Manifestos for History PDF Author: Sue Morgan
Publisher: Routledge
ISBN: 1134183720
Category : History
Languages : en
Pages : 257

Book Description
Manifestos for History is a thought provoking and controversial text that through a star studded collection of essays presents a wide ranging discussion of the nature and future of history in the twenty-first century.

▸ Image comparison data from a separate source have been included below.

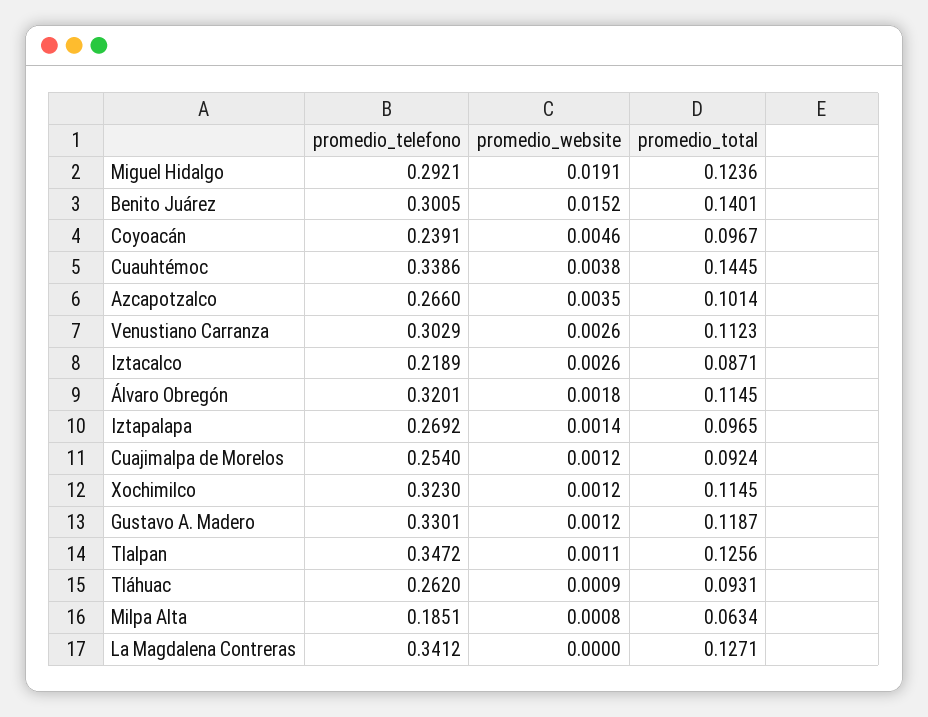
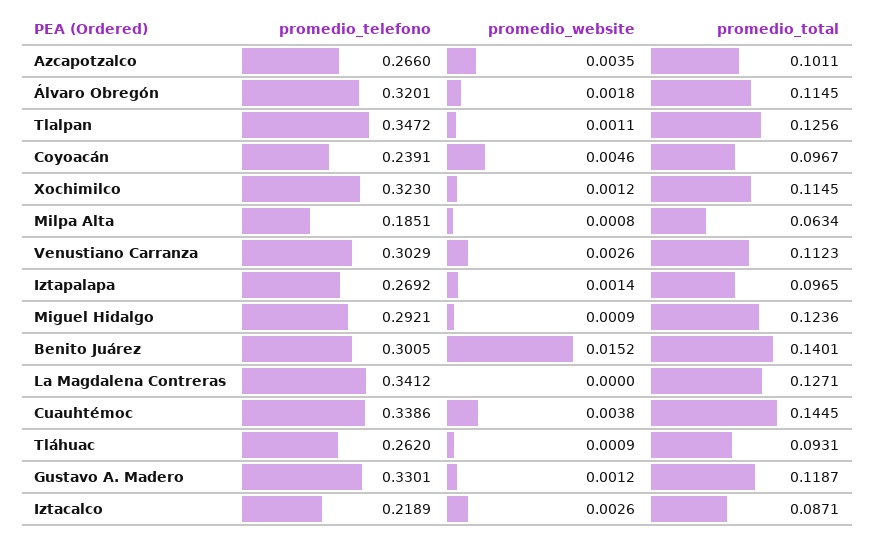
  {
    "promedio_telefono": {
      "Miguel Hidalgo": 0.2921,
      "Benito Juárez": 0.3005,
      "Coyoacán": 0.2391,
      "Cuauhtémoc": 0.3386,
      "Azcapotzalco": 0.266,
      "Venustiano Carranza": 0.3029,
      "Iztacalco": 0.2189,
      "Álvaro Obregón": 0.3201,
      "Iztapalapa": 0.2692,
-     "Cuajimalpa de Morelos": 0.254,
      "Xochimilco": 0.323,
      "Gustavo A. Madero": 0.3301,
      "Tlalpan": 0.3472,
      "Tláhuac": 0.262,
      "Milpa Alta": 0.1851,
      "La Magdalena Contreras": 0.3412
    },
    "promedio_website": {
-     "Miguel Hidalgo": 0.0191,
+     "Miguel Hidalgo": 0.0009,
      "Benito Juárez": 0.0152,
      "Coyoacán": 0.0046,
      "Cuauhtémoc": 0.0038,
      "Azcapotzalco": 0.0035,
      "Venustiano Carranza": 0.0026,
      "Iztacalco": 0.0026,
      "Álvaro Obregón": 0.0018,
      "Iztapalapa": 0.0014,
-     "Cuajimalpa de Morelos": 0.0012,
      "Xochimilco": 0.0012,
      "Gustavo A. Madero": 0.0012,
      "Tlalpan": 0.0011,
      "Tláhuac": 0.0009,
      "Milpa Alta": 0.0008,
      "La Magdalena Contreras": 0
    },
    "promedio_total": {
      "Miguel Hidalgo": 0.1236,
      "Benito Juárez": 0.1401,
      "Coyoacán": 0.0967,
      "Cuauhtémoc": 0.1445,
-     "Azcapotzalco": 0.1014,
+     "Azcapotzalco": 0.1011,
      "Venustiano Carranza": 0.1123,
      "Iztacalco": 0.0871,
      "Álvaro Obregón": 0.1145,
      "Iztapalapa": 0.0965,
-     "Cuajimalpa de Morelos": 0.0924,
      "Xochimilco": 0.1145,
      "Gustavo A. Madero": 0.1187,
      "Tlalpan": 0.1256,
      "Tláhuac": 0.0931,
      "Milpa Alta": 0.0634,
      "La Magdalena Contreras": 0.1271
    }
  }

German Cinema - Terror and Trauma

German Cinema - Terror and Trauma PDF Author: Thomas Elsaesser
Publisher: Routledge
ISBN: 1134627645
Category : Performing Arts
Languages : en
Pages : 390

Book Description
In German Cinema – Terror and Trauma Since 1945, Thomas Elsaesser reevaluates the meaning of the Holocaust for postwar German films and culture, while offering a reconsideration of trauma theory today. Elsaesser argues that Germany's attempts at "mastering the past" can be seen as both a failure and an achievement, making it appropriate to speak of an ongoing 'guilt management' that includes not only Germany, but Europe as a whole. In a series of case studies, which consider the work of Konrad Wolf, Alexander Kluge, Rainer Werner Fassbinder, Herbert Achterbusch and Harun Farocki, as well as films made in the new century, Elsaesser tracks the different ways the Holocaust is present in German cinema from the 1950s onwards, even when it is absent, or referenced in oblique and hyperbolic ways. Its most emphatically "absent presence" might turn out to be the compulsive afterlife of the Red Army Faction, whose acts of terror in the 1970s were a response to—as well as a reminder of—Nazism’s hold on the national imaginary. Since the end of the Cold War and 9/11, the terms of the debate around terror and trauma have shifted also in Germany, where generational memory now distributes the roles of historical agency and accountability differently. Against the background of universalized victimhood, a cinema of commemoration has, if anything, confirmed the violence that the past continues to exert on the present, in the form of missed encounters, retroactive incidents, unintended slippages and uncanny parallels, which Elsaesser—reviving the full meaning of Freud’s Fehlleistung—calls the parapractic performativity of cultural memory.